• [To do]:
Count the lines in the records below that contain the string "Bambang", treating uppercase and lowercase as different. Reply with the number alone.

• [Records to use]:
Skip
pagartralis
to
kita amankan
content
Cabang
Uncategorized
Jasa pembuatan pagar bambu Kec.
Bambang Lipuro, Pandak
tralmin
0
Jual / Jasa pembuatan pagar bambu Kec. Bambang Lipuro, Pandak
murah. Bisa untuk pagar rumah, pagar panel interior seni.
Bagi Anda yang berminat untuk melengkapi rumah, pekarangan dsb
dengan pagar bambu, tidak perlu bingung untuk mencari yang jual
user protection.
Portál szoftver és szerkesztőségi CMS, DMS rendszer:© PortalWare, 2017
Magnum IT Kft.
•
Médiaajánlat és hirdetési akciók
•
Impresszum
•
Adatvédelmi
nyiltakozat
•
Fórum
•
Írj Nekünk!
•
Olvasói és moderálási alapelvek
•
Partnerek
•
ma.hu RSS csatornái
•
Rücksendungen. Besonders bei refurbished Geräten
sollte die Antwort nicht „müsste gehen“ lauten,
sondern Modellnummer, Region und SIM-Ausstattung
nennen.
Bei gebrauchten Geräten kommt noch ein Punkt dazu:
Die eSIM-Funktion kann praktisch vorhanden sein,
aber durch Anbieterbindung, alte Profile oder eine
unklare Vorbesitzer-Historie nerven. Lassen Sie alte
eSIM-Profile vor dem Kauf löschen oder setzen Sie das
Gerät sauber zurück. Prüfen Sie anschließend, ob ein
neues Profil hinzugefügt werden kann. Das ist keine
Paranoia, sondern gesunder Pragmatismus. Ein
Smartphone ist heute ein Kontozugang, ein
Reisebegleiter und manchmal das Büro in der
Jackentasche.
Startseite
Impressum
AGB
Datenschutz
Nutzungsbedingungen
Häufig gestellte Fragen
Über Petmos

* * *

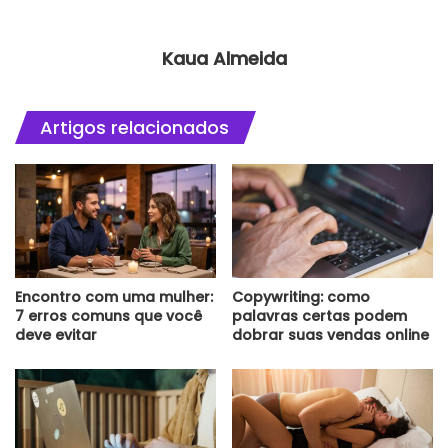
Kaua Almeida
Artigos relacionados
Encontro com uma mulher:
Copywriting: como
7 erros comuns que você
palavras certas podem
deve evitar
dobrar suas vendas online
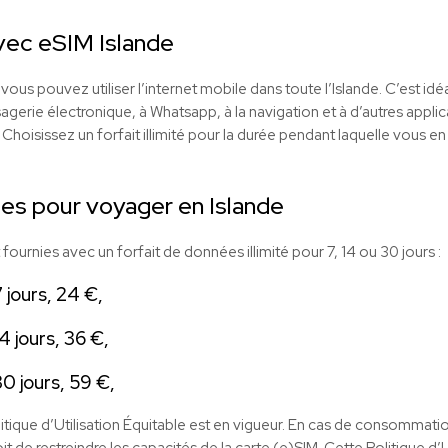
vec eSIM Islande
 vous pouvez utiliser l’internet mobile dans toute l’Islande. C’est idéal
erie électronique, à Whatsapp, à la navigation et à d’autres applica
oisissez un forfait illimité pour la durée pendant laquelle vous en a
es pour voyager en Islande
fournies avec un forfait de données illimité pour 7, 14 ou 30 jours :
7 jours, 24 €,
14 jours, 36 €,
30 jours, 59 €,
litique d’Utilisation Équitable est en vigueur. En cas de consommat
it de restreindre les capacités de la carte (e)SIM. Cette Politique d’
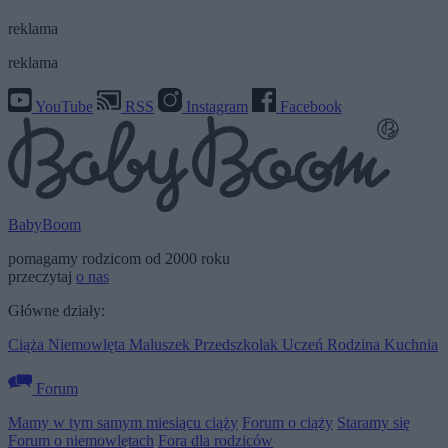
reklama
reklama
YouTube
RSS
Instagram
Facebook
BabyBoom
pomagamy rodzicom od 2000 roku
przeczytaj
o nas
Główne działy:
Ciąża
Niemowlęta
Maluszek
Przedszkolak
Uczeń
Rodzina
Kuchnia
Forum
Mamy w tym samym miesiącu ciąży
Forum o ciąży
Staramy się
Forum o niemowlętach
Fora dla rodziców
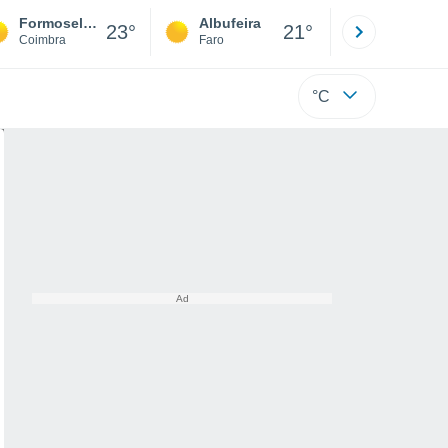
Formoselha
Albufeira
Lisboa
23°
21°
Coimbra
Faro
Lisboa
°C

• [Worked solution]:
2